When receiving Medicare services, older adults (or people with disabilities) and their families usually encounter the onerous improvement standard when notified by the provider that Medicare will no longer pay for the services (e.g. skilled nursing or physical therapy) because they "not improving" or that, "they have platuaed in their progress and now only need maintenance services." Medicare beneficiaries with chronic conditions have often been denied covered services based solely on the diagnosis of the chronic condition.Understandably, besides the obvious impact of ceasing skilled nursing and therapy services, these denial of coverage letters prompt feelings of abandonment and hopelessness on the part of the recipient.
Curiously, the improvement standard is not supported by law and does not appear in Medicare regulations. To the contrary, Medicare SNF regulations state:
The services must be provided with the expectation, based on the assessment made by the physician of the patient's restoration potential, that the condition of the patient will improve materially in a reasonable and generally predictable period of time, or the services must be necessary for the establishment of a safe and effective maintenance program (emphasis added) 42 CFR §409.32(c)

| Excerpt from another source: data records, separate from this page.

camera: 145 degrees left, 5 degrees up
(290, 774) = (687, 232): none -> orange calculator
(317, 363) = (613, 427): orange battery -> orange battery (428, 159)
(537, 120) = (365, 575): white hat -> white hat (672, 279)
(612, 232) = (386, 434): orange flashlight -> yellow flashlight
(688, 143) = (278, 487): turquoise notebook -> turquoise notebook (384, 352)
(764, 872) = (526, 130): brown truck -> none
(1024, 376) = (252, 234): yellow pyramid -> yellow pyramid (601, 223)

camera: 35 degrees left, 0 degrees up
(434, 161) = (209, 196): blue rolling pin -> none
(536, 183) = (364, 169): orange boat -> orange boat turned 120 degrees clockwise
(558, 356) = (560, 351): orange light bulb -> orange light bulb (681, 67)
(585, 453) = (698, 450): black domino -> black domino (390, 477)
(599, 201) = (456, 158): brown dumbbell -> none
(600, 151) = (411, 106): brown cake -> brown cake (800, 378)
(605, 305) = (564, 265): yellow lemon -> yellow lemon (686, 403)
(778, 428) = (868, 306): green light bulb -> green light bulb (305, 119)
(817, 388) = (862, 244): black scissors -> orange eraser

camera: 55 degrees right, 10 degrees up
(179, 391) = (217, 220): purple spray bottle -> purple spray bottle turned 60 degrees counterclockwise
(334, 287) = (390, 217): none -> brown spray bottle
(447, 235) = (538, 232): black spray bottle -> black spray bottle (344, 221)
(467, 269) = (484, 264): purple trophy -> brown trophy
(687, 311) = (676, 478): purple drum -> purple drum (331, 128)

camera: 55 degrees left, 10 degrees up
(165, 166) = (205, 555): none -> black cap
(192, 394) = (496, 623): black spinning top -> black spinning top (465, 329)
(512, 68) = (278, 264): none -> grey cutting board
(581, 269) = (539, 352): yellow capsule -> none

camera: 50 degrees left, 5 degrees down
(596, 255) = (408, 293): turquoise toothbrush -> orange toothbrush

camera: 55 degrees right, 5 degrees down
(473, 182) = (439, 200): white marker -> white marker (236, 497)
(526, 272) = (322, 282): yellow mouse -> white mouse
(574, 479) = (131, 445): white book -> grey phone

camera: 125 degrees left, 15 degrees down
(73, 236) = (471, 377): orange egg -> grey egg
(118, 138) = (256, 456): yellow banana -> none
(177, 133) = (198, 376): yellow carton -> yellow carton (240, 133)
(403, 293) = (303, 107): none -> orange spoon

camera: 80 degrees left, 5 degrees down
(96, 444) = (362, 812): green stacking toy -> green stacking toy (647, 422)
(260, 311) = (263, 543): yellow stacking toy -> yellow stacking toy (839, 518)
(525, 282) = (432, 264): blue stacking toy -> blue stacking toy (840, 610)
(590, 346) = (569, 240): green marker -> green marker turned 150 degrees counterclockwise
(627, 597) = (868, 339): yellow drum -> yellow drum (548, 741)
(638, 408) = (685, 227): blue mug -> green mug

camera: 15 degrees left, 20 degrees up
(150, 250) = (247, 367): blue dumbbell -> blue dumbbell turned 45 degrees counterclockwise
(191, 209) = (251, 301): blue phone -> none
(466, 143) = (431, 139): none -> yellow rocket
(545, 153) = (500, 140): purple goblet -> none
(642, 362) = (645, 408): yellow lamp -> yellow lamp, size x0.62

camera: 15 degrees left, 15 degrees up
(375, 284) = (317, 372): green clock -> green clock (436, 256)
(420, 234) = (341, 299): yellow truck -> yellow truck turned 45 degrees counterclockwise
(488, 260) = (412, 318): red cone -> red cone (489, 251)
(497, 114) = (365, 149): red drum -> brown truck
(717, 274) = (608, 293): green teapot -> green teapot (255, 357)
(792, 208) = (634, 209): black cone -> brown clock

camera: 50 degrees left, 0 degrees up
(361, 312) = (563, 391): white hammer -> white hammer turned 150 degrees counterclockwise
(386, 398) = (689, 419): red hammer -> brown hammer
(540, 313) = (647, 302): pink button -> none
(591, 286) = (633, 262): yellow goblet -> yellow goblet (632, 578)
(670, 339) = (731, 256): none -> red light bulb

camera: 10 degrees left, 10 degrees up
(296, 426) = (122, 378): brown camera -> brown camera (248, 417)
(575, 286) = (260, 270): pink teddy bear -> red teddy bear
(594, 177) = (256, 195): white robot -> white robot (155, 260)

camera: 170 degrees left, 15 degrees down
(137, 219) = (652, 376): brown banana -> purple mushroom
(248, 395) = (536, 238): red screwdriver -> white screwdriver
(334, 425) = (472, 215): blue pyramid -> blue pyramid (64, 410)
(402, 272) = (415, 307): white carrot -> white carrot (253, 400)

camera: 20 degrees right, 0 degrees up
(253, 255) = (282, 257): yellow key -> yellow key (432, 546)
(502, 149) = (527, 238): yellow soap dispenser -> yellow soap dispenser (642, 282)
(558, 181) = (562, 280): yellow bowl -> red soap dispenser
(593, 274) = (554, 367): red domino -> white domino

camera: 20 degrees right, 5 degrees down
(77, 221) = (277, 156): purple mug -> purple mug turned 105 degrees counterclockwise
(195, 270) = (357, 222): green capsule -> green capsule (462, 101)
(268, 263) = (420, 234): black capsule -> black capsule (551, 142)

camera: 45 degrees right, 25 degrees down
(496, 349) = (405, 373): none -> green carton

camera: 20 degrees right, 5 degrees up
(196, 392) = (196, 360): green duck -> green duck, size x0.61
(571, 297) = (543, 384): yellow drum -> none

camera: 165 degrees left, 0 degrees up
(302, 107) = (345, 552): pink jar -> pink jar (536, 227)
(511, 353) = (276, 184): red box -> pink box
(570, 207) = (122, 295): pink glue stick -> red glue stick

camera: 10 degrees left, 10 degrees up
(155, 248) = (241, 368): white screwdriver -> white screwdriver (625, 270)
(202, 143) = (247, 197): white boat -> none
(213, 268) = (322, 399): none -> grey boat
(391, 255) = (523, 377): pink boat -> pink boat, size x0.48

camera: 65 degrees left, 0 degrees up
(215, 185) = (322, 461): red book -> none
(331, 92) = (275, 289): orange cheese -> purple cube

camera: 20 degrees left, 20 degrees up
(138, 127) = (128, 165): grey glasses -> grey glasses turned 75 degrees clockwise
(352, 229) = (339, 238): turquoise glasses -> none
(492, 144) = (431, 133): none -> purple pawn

In fairness to Medicare providers, I suspect that many denials of coverage were an over zealous response to the Federal governments continued efforts to combat Medicare fraud and abuse. Training guidelines for nursing home administrators and physical therapists are replete with warnings about providing unneccessary services (i.e. Medicare abuse). Also, although the Medicare manual provisions did not include an "improvement standard" they were sufficiently vague regarding services for those with chronic conditions that not only providers, but also administrative law judges found the subject confusing. Additionally, Medicare providers often assumed (falsely) that if they erred, the patient would appeal the denial of coverage. In practice, the mechanics of appealing the denial of coverage often seemed daunting for many older adults who perceived the effort to be an exercise in futility.
Under the proposed settlement, HHS will revise the Medicare Benefit Manuals to explicitly cover maintenance nursing and therapy and conduct a formal education campaign for Medicare providers, administrative law judges, suppliers and others.
As reported on by many industry journals, it is expected that implementation of the settlement will have a significant impact on the coverage of skilled services for Medicare beneficiaries with chronic conditions provided in home health, skilled nursing facilities, and outpatient therapy. Of course, the expansion in Medicare services means a concomitant expansion in Medicare expenditures, which as of this date has not been quantified.